# [AIM OF THE EXERCISE]
Quote exactly, and only, the lines of the material below from the line with "33: (570, 492)" through the line with "43: (426, 488)".

# [AVAILABLE DATA]
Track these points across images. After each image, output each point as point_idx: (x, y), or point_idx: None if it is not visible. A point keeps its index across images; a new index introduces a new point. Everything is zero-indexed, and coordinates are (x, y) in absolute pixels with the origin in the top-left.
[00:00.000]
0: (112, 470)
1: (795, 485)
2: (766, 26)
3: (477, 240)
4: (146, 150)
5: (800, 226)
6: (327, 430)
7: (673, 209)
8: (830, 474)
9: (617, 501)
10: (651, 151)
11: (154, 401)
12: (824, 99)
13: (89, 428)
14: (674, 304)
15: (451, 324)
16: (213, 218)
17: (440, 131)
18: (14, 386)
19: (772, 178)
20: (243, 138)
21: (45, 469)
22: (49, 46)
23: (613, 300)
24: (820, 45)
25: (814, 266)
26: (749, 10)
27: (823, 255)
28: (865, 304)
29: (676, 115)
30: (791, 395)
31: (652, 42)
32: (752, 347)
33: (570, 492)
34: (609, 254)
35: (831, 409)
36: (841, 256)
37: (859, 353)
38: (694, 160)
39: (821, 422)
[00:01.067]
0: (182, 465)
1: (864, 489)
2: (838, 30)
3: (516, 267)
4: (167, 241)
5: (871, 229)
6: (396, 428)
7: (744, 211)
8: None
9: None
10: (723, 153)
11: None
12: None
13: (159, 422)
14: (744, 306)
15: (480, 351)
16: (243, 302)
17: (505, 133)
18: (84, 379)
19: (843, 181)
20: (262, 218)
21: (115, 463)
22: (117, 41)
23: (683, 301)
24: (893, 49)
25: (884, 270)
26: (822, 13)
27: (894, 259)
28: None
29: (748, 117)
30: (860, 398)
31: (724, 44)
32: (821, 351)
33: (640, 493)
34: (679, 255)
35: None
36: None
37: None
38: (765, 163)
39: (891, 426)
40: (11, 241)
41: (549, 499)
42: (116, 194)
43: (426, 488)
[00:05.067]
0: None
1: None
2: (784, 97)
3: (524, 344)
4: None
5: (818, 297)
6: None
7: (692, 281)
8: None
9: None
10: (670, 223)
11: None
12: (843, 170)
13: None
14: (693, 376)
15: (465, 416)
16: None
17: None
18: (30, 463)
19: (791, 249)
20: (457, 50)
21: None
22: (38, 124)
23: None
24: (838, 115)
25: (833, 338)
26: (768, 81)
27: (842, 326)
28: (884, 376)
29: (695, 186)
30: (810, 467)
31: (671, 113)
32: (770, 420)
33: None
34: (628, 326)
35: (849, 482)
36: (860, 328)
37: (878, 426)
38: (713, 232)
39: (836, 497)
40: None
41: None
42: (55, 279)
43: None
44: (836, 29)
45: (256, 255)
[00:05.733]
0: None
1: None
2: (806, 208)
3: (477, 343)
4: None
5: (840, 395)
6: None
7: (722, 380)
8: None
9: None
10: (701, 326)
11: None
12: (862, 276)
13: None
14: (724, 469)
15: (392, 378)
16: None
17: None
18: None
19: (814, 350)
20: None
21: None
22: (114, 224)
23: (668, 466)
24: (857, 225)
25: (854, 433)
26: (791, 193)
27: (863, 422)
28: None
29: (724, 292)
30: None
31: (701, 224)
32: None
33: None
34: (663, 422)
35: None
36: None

# [RESPONSE]
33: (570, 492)
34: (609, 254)
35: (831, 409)
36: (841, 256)
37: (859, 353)
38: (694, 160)
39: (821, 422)
[00:01.067]
0: (182, 465)
1: (864, 489)
2: (838, 30)
3: (516, 267)
4: (167, 241)
5: (871, 229)
6: (396, 428)
7: (744, 211)
8: None
9: None
10: (723, 153)
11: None
12: None
13: (159, 422)
14: (744, 306)
15: (480, 351)
16: (243, 302)
17: (505, 133)
18: (84, 379)
19: (843, 181)
20: (262, 218)
21: (115, 463)
22: (117, 41)
23: (683, 301)
24: (893, 49)
25: (884, 270)
26: (822, 13)
27: (894, 259)
28: None
29: (748, 117)
30: (860, 398)
31: (724, 44)
32: (821, 351)
33: (640, 493)
34: (679, 255)
35: None
36: None
37: None
38: (765, 163)
39: (891, 426)
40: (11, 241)
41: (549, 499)
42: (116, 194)
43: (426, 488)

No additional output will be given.